New Bipartisan Vape Bill Introduced

The new FDA Deeming Authority Clarification Act of 2017 will change the deeming predicate date

Vapers have federal legislation to fight for again. And there’s a good chance it can succeed.

A new bill has been introduced by Reps. Tom Cole (R-OK) and Sanford Bishop (D-GA) that would change the predicate date in the FDA’s deeming regulations. The legislation is called the FDA Deeming Authority Clarification Act of 2017.

Changing the predicate date will not prevent the FDA from having approval authority over products introduced after the new predicate date, but it allows all current products to remain on the market without applying for marketing approval. Existing products will still have to meet safety and marketing standards imposed by the agency.
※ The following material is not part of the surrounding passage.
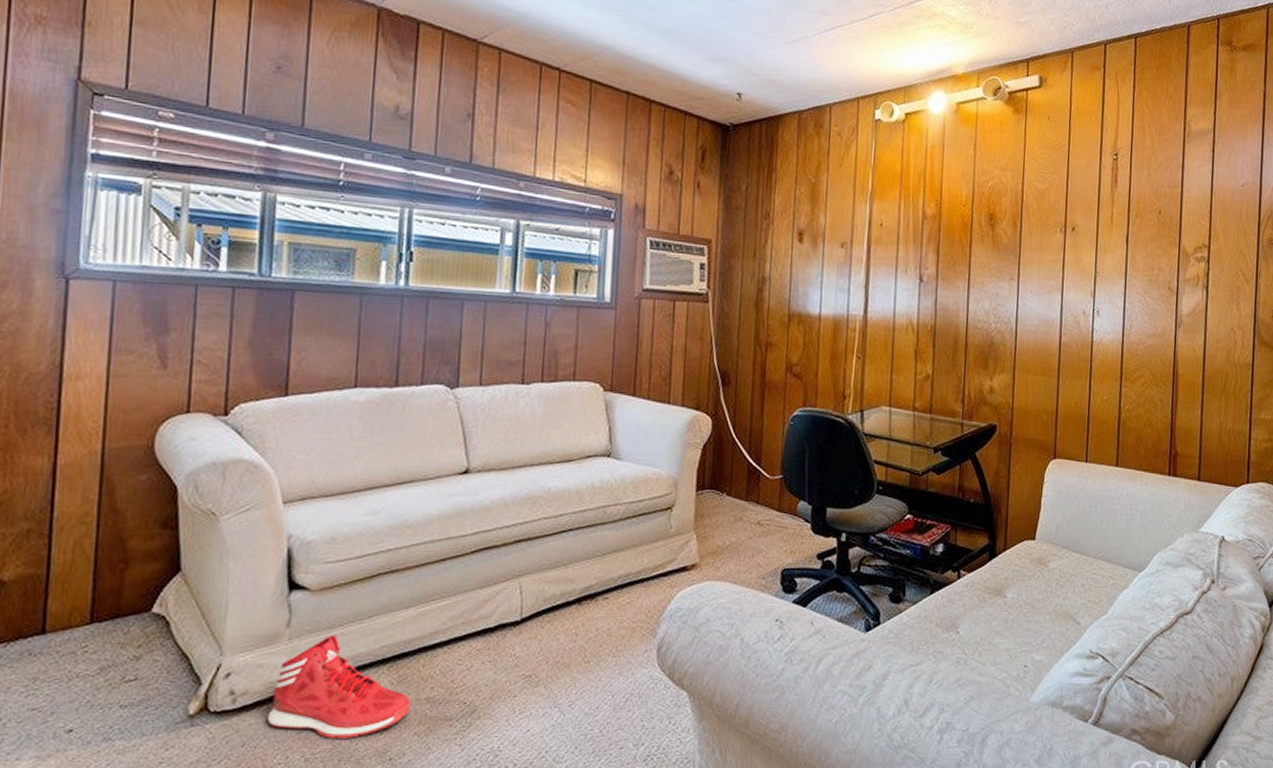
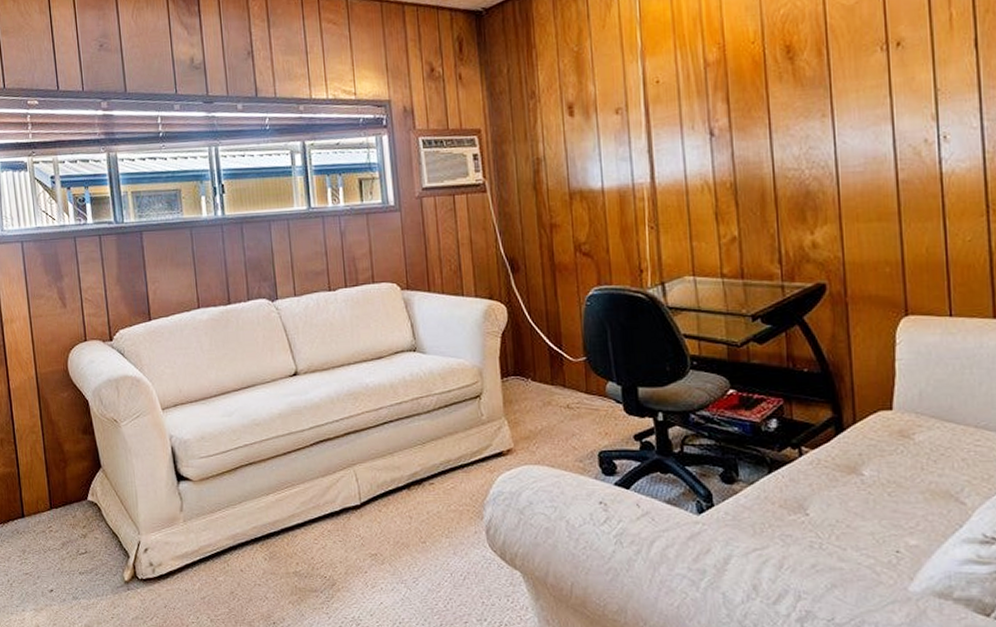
sneaker: present [267,634,411,738] -> none [178,517,283,604]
Note: the bill has been designated HR 1136.

“Vapor products offer a promising path for harm reduction for those seeking to quit or limit their smoking,” said Rep. Bishop. “This legislation would ensure the FDA’s regulatory process does not limit the availability of safer tobacco options for those seeking to make use of them.”

The new bill is very similar to last year’s Cole-Bishop amendment. The most important feature of the legislation is that it eliminates the 2007 “grandfather” (or predicate) date as it applies to vapor products. The predicate date forced any product that went to market after Feb. 15, 2007 to go through a difficult approval process, including filing a premarket tobacco application (PMTA) that could cost as much as several million dollars.

Last year’s amendment was abandoned after the election of Donald Trump as president allowed the Republican Congress the luxury of not rushing through a budget bill at the end of the year. Legislation not acted upon during one Congressional session must be reintroduced during the next.

As in last year’s Cole-Bishop effort, the current bill offers some compromises that some vape industry people may not like. The bill orders the FDA to regulate batteries, and imposes product standards, labeling rules, and registration of retailers and manufacturers. There are some advertising restrictions too, probably in an effort to gain support from typically vape-skeptical Democrats.

Despite allowing the FDA to maintain control over vapor products, immediate reaction was positive from vaping advocates. There will certainly be a campaign of phone calls and letters to Congress to get this legislation moving.